▶ _What is needed_
In the listing that follows, how many lines contain "over"? Give the number only.
Material for this exercise below:
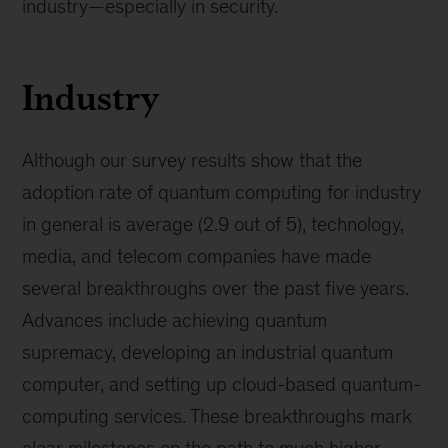
industry—especially in security.
Industry
Although our survey results show that the
adoption rate of quantum computing for industry
in general is average (2.9 out of 5), technology,
media, and telecom companies have made
several breakthroughs over the past five years.
Advances include achieving quantum
supremacy, developing an industrial quantum
computer, and setting up cloud-based quantum-
computing services. These breakthroughs mark
clear milestones on the path to much higher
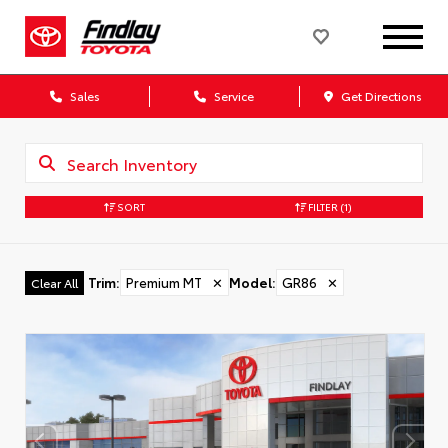
Sales
Service
Get Directions
SORT
FILTER
(1)
Trim
:
Premium MT
✕
Model
:
GR86
✕
Clear All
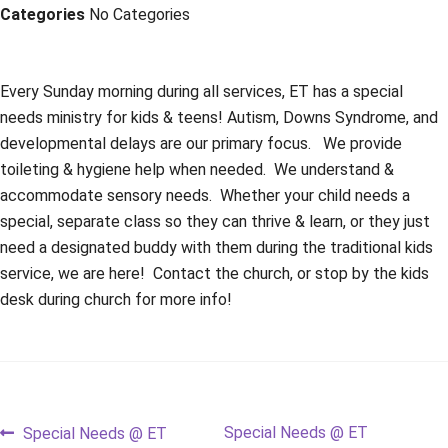
Categories
No Categories
Every Sunday morning during all services, ET has a special
needs ministry for kids & teens! Autism, Downs Syndrome, and
developmental delays are our primary focus. We provide
toileting & hygiene help when needed. We understand &
accommodate sensory needs. Whether your child needs a
special, separate class so they can thrive & learn, or they just
need a designated buddy with them during the traditional kids
service, we are here! Contact the church, or stop by the kids
desk during church for more info!
Post
Previous
Next
Special Needs @ ET
Special Needs @ ET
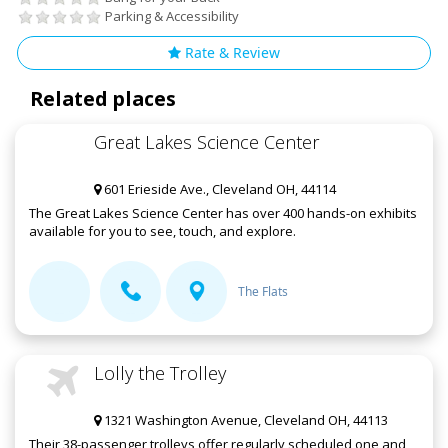
Parking & Accessibility
Rate & Review
Related places
Great Lakes Science Center
601 Erieside Ave., Cleveland OH, 44114
The Great Lakes Science Center has over 400 hands-on exhibits
available for you to see, touch, and explore.
The Flats
Lolly the Trolley
1321 Washington Avenue, Cleveland OH, 44113
Their 38-passenger trolleys offer regularly scheduled one and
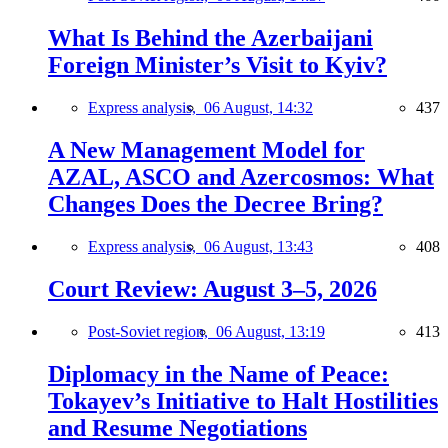
What Is Behind the Azerbaijani
Foreign Minister’s Visit to Kyiv?
Express analysis,
06 August, 14:32
437
A New Management Model for
AZAL, ASCO and Azercosmos: What
Changes Does the Decree Bring?
Express analysis,
06 August, 13:43
408
Court Review: August 3–5, 2026
Post-Soviet region,
06 August, 13:19
413
Diplomacy in the Name of Peace:
Tokayev’s Initiative to Halt Hostilities
and Resume Negotiations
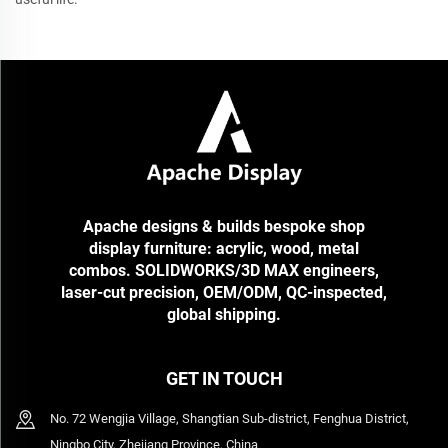
Apache designs & builds bespoke shop
display furniture: acrylic, wood, metal
combos. SOLIDWORKS/3D MAX engineers,
laser-cut precision, OEM/ODM, QC-inspected,
global shipping.
GET IN TOUCH
No. 72 Wengjia Village, Shangtian Sub-district, Fenghua District,
Ningbo City, Zhejiang Province, China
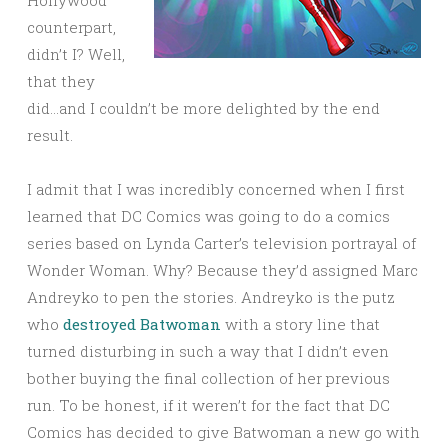
Hollywood
counterpart,
didn’t I? Well,
that they
did…and I couldn’t be more delighted by the end
result.
I admit that I was incredibly concerned when I first
learned that DC Comics was going to do a comics
series based on Lynda Carter’s television portrayal of
Wonder Woman. Why? Because they’d assigned Marc
Andreyko to pen the stories. Andreyko is the putz
who
destroyed Batwoman
with a story line that
turned disturbing in such a way that I didn’t even
bother buying the final collection of her previous
run. To be honest, if it weren’t for the fact that DC
Comics has decided to give Batwoman a new go with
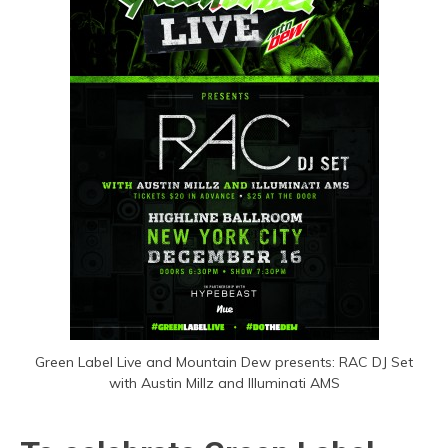
Green Label Live and Mountain Dew presents: RAC DJ Set
with Austin Millz and Illuminati AMS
End of Material for this exercise.
▶ _Finished exercise_
2